## EXTRAIT SOURCE
++++
Autre réponse à la question des minorités religieuses: le système ottoman des millets (communauté des ressortissants d’une religion autre que l’Islam). Dans un univers musulman où religion et société civile ne font qu’un, les autorités de Constantinople, soumises à une constante pression de la part des puissances occidentales, devaient trouver un régime acceptable pour les sujets ottomans non musulmans mais appartenant au « peuple du Livre ». Le musulman possédant, selon le droit coranique, un statut personnel qu’aucun déplacement ne saurait altérer, il était naturel qu’un statut analogue fût reconnu aux protégés de l’Islam, les dhimmis. Ce statut, selon le régime dit des « capitulations », fit des Chrétiens, surtout à dater du XVIIIe siècle, les bénéficiaires de régimes juridiques particuliers fonctionnant sous l’égide des Etats occidentaux.

Revenons en Europe centrale et, dans le contexte des révolutions de 1848, à la réflexion de celui que l’on a appelé le « Tocqueville hongrois », Jozef Eötvös (1813-1871). Ministre du gouvernement démocratique hongrois de 1848 et futur artisan du compromis austro-hongrois de 1867, ce baron éclairé est un précurseur de la pensée occidentale concernant les applications concrètes du principe des nationalités. Il est l’un des premiers, sinon le premier, à avoir pensé au système de l’autonomie personnelle.

Dans son ouvrage La Question des nationalités (1856), inaugurant le parallèle entre religion et nationalité, il envisage l’appartenance à une nationalité (identifiée par une langue) comme un droit purement individuel à caractère subjectif. Dans le contexte de l’époque, cette laïcisation de l’Etat ne conduira toutefois pas l’auteur hongrois à proposer un système constitutionnel fondé sur cette reconnaissance, et c’est plus tard, à Vienne, que ces idées déboucheront de manière concrète sur le plan politique.

 

« Les prolétaires n’ont pas de patrie »

Chez Karl Marx et plus encore chez Friedrich Engels (5), la question nationale passe loin derrière celle de la classe. La nation, formation réputée temporaire correspondant à une phase donnée du développement du capitalisme, ne pouvait qu’être subordonnée aux intérêts historiques du prolétariat mondial: les prolétaires, on le sait, n’ont pas de patrie!
++++
## EXERCICE À TRAITER
Reproduisez à l'identique le passage de l'extrait sur la question des nationalités qui s'ouvre sur les mots contenant « Chez Karl Marx » et s'achève sur « pas de patrie! ».

## DONNÉES BRUTES
++++
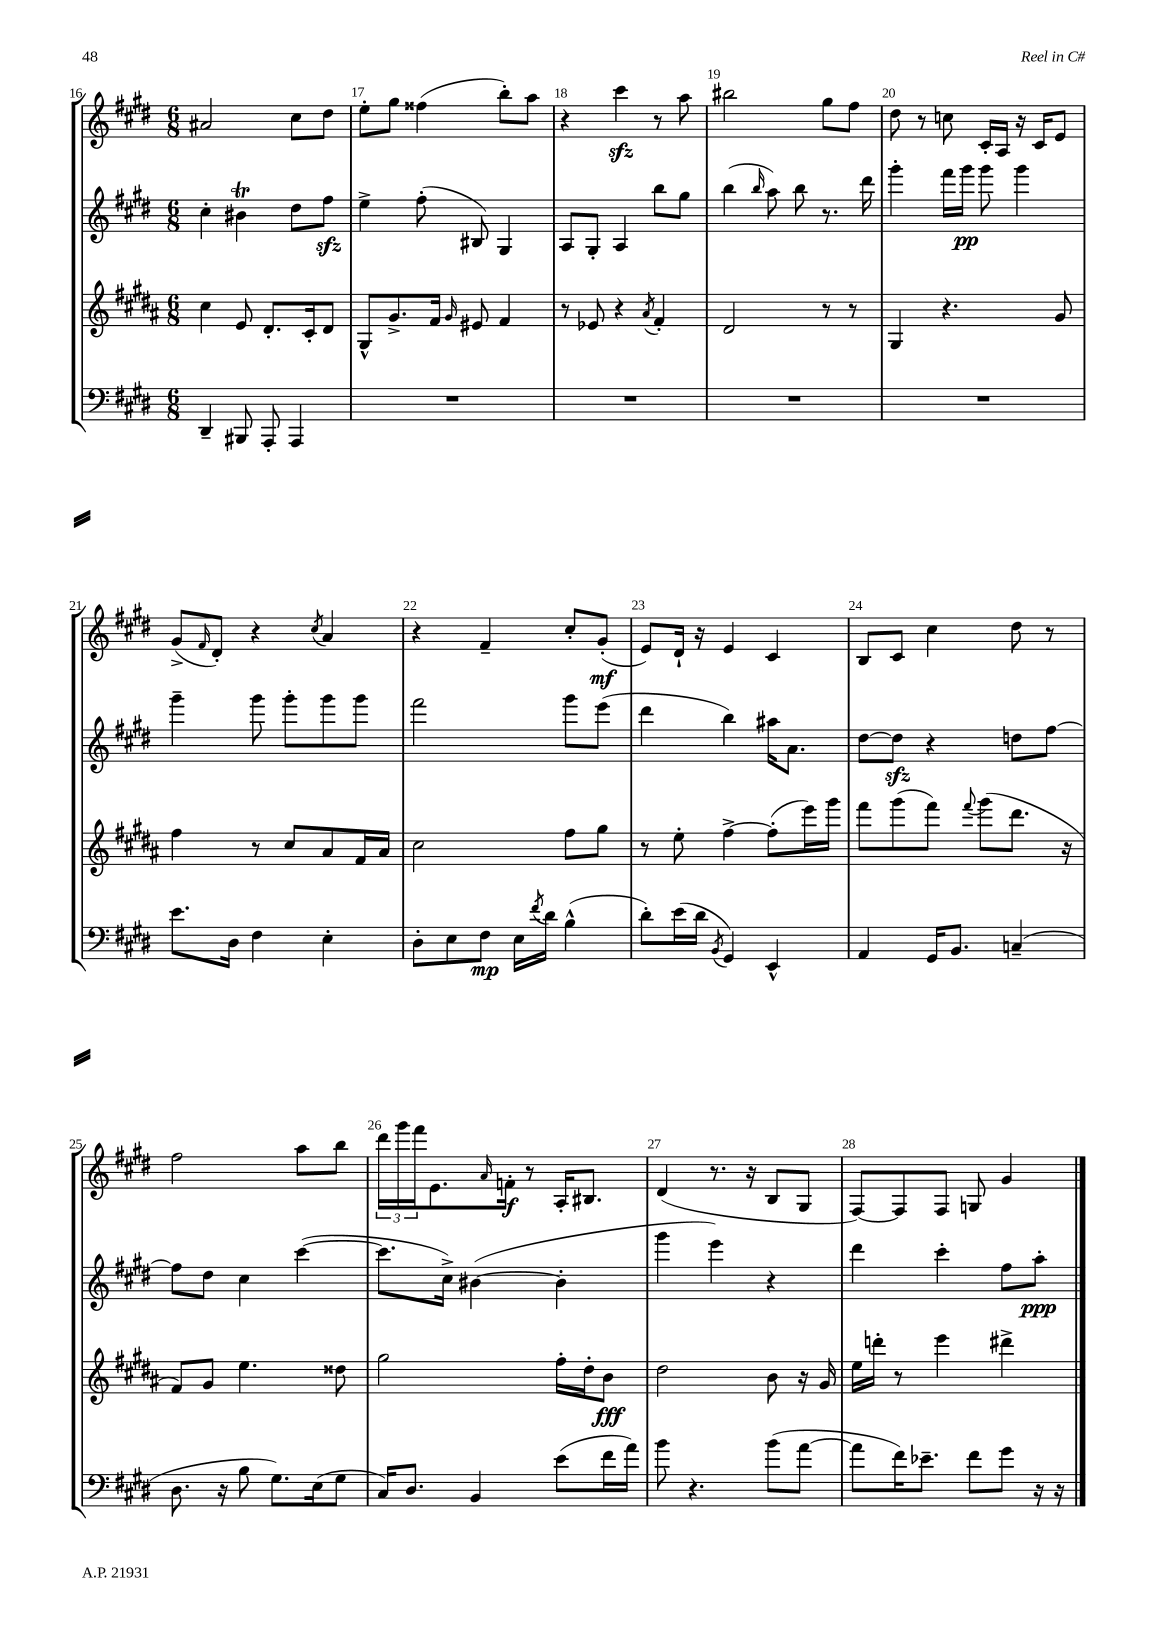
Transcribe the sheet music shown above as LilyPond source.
++++
## TÂCHE ACCOMPLIE
Chez Karl Marx et plus encore chez Friedrich Engels (5), la question nationale passe loin derrière celle de la classe. La nation, formation réputée temporaire correspondant à une phase donnée du développement du capitalisme, ne pouvait qu’être subordonnée aux intérêts historiques du prolétariat mondial: les prolétaires, on le sait, n’ont pas de patrie!